I don’t think there is a misunderstanding. That doesn’t mean every path is right or wrong, it simply means entrepreneurs are choosing different paths based on their own goals.
For example, if someone wants to raise $100mn, I may not choose that route myself, but that doesn’t make it the wrong path. It’s simply their choice.
What I would say is that entrepreneurs who come from a position of entitlement often have a different outlook on life. At the same time, there are many founders who are perfectly happy building small- and medium-sized businesses. They have a different view of money, fundraising, scale and success.
Today, we tend to focus only on the small percentage of founders who raise large amounts of capital and become highly visible. But the beauty of the current ecosystem is that founders can now start businesses much faster than they could a few years ago. They can do it with fewer people, fewer resources and generate their first revenue much sooner than was possible three years ago.
What would say to a first-generation founder who has just had his/her first meaningful exit?
First, spend time introspecting about what you genuinely want to do for the next 20 years. What is the thing that excites you the most?

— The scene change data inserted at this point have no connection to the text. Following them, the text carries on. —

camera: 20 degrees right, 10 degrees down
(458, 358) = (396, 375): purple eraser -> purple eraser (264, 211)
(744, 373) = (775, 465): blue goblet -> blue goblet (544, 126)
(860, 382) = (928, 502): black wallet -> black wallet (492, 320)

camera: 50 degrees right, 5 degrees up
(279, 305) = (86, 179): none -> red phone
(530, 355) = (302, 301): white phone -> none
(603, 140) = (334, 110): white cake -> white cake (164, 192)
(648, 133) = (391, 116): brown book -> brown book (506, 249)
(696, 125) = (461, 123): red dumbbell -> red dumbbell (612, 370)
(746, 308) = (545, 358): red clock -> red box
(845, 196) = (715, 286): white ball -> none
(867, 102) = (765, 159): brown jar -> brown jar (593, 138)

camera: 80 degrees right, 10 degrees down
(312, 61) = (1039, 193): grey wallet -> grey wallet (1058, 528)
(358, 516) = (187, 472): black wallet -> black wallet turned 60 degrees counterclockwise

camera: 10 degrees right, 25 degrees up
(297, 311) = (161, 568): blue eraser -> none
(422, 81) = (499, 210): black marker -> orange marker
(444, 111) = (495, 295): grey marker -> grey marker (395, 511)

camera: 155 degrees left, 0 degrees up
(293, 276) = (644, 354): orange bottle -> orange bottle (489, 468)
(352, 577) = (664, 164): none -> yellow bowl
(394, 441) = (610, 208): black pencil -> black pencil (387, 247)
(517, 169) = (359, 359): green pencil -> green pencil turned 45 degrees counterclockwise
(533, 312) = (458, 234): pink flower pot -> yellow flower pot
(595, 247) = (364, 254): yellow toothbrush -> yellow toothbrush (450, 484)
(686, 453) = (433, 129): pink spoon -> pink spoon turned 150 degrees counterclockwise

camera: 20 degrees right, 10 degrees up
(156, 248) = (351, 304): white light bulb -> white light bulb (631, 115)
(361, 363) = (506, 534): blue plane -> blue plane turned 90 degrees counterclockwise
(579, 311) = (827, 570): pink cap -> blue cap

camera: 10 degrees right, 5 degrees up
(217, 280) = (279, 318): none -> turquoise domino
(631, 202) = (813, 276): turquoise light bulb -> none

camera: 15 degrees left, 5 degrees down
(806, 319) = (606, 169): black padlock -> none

If your immediate answer is, ‘I just want to invest in other people’, then I would encourage you to probe deeper. What exactly about investing excites you? Two years from now, will you still find it fulfilling to sit through updates from your portfolio companies? Will you continue learning, growing and feeling challenged? Or are you simply attracted to the aura of being known as an investor?
You also need to think about the opportunities you may miss. One of the biggest sources of stress today is the feeling of constantly wondering whether you are ahead or falling behind. That restlessness never really goes away. Whether you are building your first company or have already had an exit, there will always be a part of you wondering what opportunities you are missing because the world is changing so quickly.
If you make seven or eight angel investments, you also need to understand that the bad news arrives first. The companies that fail will fail early. The ones that merely survive will take time. Real successes may take five or six years to emerge. You have to ask yourself whether that is the learning curve you want and whether, along the way, you will keep wondering if you could have built something better yourself.
The second thing is to remain consistent with your relationship with money. Whatever your philosophy towards money was when you started your business, try not to recalibrate it dramatically after your exit.
Don’t increase your risk profile simply because you now have money. Stay true to the DNA that helped you create wealth in the first place. If you suddenly start taking risks that are inconsistent with who you are, you may end up eroding wealth instead of creating it.